Read the whole essay, which is a pretty savage indictment about what we’ve created, most of which I think he argues pretty well. When you look at the ways in which we have “integrated” technology into the teaching profession, I think it’s quite obvious that it’s really not about teaching kids to learn. It’s about teaching them our stuff with glitzy new tools that will hold our kids’ attention for something longer than a textbook.
Yet teaching kids to learn is the coin of the realm. And using technology can be an integral part of that, though it’s not a requirement. Because with technology or not, teaching kids to learn first requires shifting agency and power over the learning to the learner (the intangible.) It’s not about content delivery. It’s not about the teacher being able to “teach” from all parts of the room. It’s about kids choosing what to learn and how to learn it, and then experiencing the joys and suffering the pains of doing that. But that’s where engagement comes from. Not from points for getting the right answer. But from truly caring about the experience.
This all has been on my mind a lot lately, primarily because of two quotes I read recently. The first, is by Seymour Papert, who wrote:
Success in the slowly changing worlds of past centuries came from being able to do well what you were taught to do. Success in the rapidly changing world of the future depends on being able to do well what you were not taught to do.
I love that juxtaposition so much, and it’s powerfully true. And in that is the recognition that to do well at things not taught, you need to be an engaged, passionate learner. How many of those kids in that Houston classroom are developing the dispositions and skills to learn on their own, I wonder? My guess is very few. Imagine the difference.
And that leads me to the second quote, a very simple one that is shared by Teemu Leinonen, a Finnish educator who was a part of a visioning team for his country’s path forward regarding education. Here’s the vision they came up with:
A country where everyone loves learning.
Um, yeah. That gets it. Imagine if that was the vision for every country, every school, every classroom. What a different world that would be.
I know that it looks like those children in that Houston classroom are loving learning. But what happens when they’re asked to organize their own learning with their own technologies? How much will our very simple uses of edtech help them at that point?

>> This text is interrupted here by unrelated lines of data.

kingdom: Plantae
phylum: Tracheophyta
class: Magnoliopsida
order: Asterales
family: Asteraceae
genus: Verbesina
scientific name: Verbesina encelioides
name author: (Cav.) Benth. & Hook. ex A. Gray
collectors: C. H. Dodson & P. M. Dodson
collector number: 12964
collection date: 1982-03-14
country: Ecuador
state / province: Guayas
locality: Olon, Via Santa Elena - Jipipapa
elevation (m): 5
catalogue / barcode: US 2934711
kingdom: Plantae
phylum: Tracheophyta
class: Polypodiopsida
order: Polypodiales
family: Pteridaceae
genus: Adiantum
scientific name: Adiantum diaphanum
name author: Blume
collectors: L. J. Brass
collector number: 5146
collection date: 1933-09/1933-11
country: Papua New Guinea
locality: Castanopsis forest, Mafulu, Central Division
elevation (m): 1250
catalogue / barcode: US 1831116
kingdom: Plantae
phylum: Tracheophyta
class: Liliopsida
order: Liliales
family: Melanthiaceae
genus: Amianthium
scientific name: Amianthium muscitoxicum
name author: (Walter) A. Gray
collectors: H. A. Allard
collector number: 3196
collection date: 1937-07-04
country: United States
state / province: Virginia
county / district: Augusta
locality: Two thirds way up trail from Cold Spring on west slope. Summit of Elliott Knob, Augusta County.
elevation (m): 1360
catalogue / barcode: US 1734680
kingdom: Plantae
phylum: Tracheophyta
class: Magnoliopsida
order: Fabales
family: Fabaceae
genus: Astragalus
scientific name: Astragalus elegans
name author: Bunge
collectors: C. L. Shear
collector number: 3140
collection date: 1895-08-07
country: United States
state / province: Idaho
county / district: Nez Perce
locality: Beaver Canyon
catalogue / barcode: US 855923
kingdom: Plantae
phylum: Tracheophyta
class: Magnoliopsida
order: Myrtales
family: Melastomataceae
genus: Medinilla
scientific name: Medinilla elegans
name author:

Sigh. For too many, “learning” is little more than compliance to a teacher and a pre-determined, what-you-need-to-do-until-you’re-done curriculum. When technology disrupts the way we do school and provides equity, we will have something new. With a blind faith, the masses acquiesce to educational institutions for the promise of a better life in the world after school. While many are agnostics, the atheists are often viewed as against rather than for other possibilities. The Learner Reformation is about learning being determined by the learners. This I believe.